-- DATA SHOWN follows --
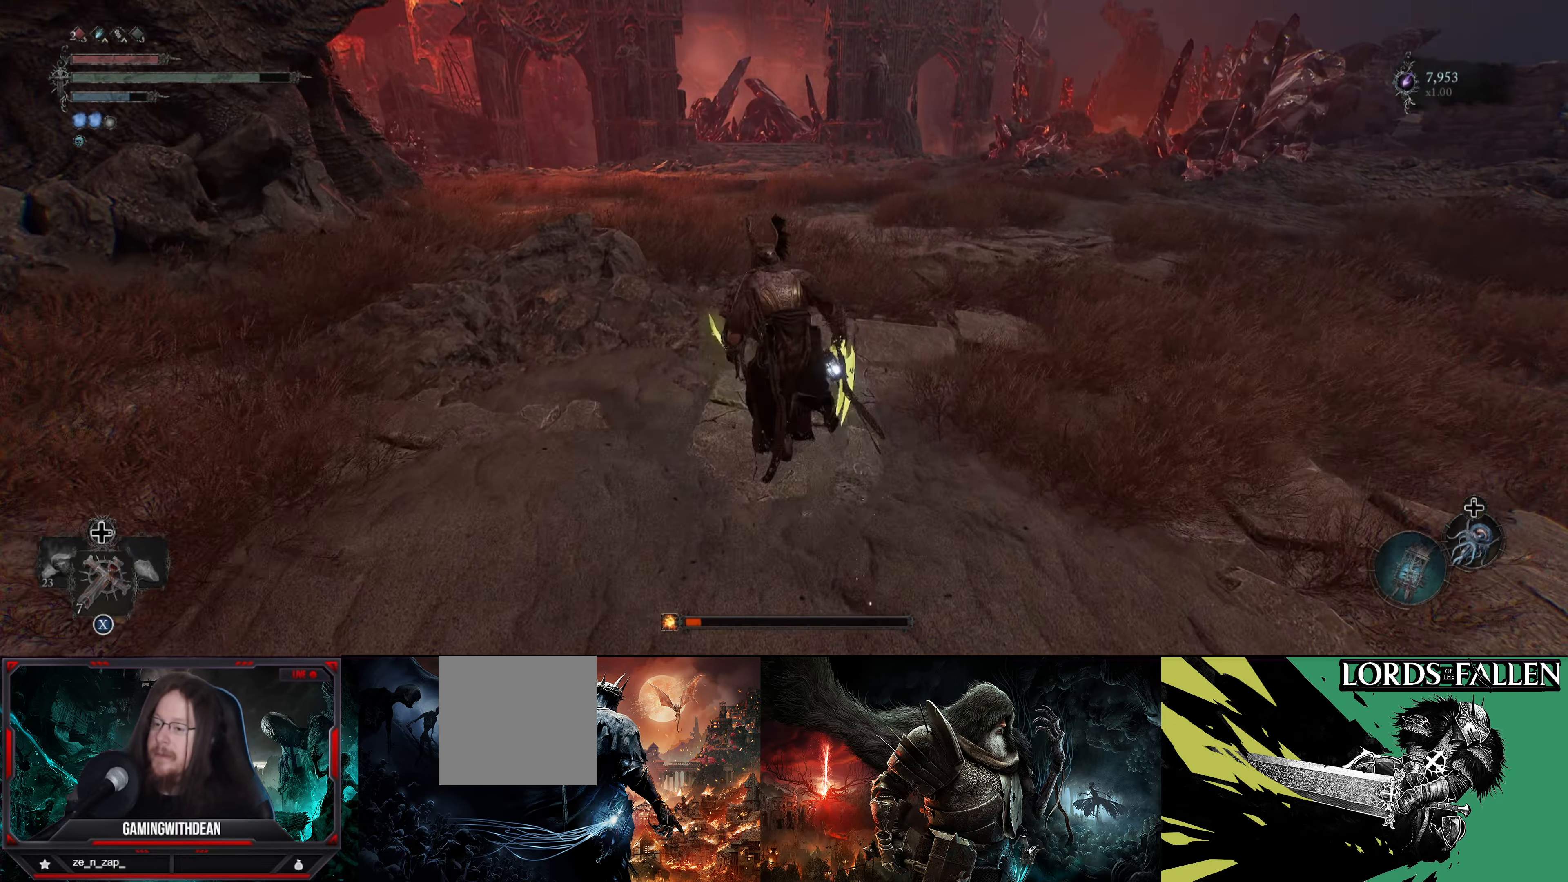
{"buttons": [], "left_stick": "up", "right_stick": "up-left", "events": [[300, "right_stick", "left"], [350, "right_stick", "up-left"]]}
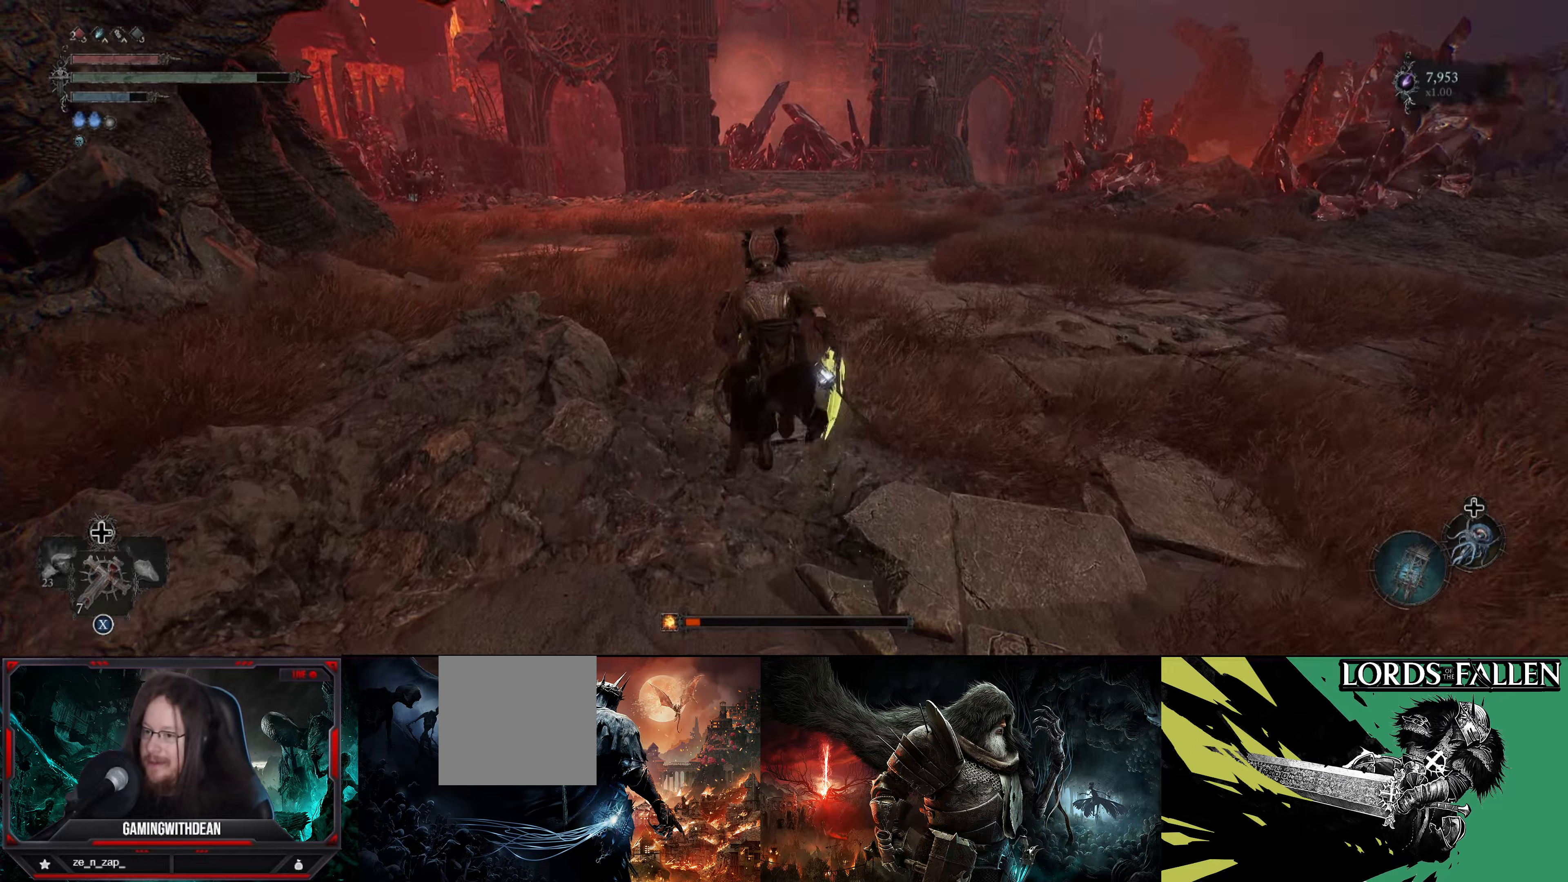
{"buttons": [], "left_stick": "up", "right_stick": "center", "events": [[200, "right_stick", "center"]]}
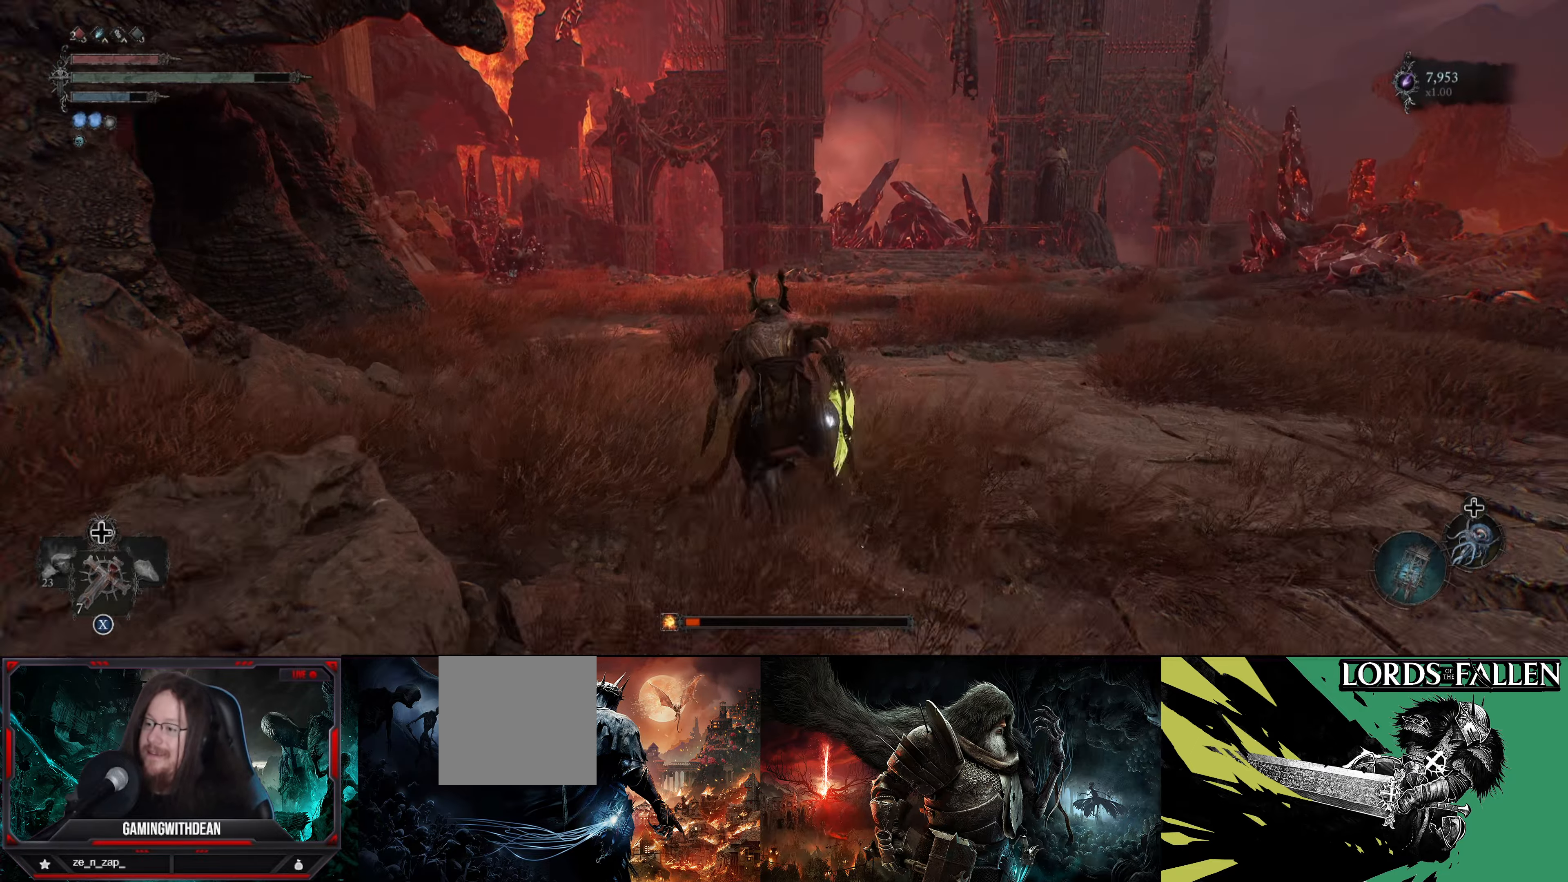
{"buttons": [], "left_stick": "up", "right_stick": "left", "events": [[500, "right_stick", "left"]]}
-- DATA SHOWN concluded --
PROBLEM REQUIREMENTS |
Give back the listing exactly, with the pictures removed.

RESULT OF THIS EXERCISE |
{"buttons": [], "left_stick": "up", "right_stick": "up-left", "events": [[300, "right_stick", "left"], [350, "right_stick", "up-left"]]}
{"buttons": [], "left_stick": "up", "right_stick": "center", "events": [[200, "right_stick", "center"]]}
{"buttons": [], "left_stick": "up", "right_stick": "left", "events": [[500, "right_stick", "left"]]}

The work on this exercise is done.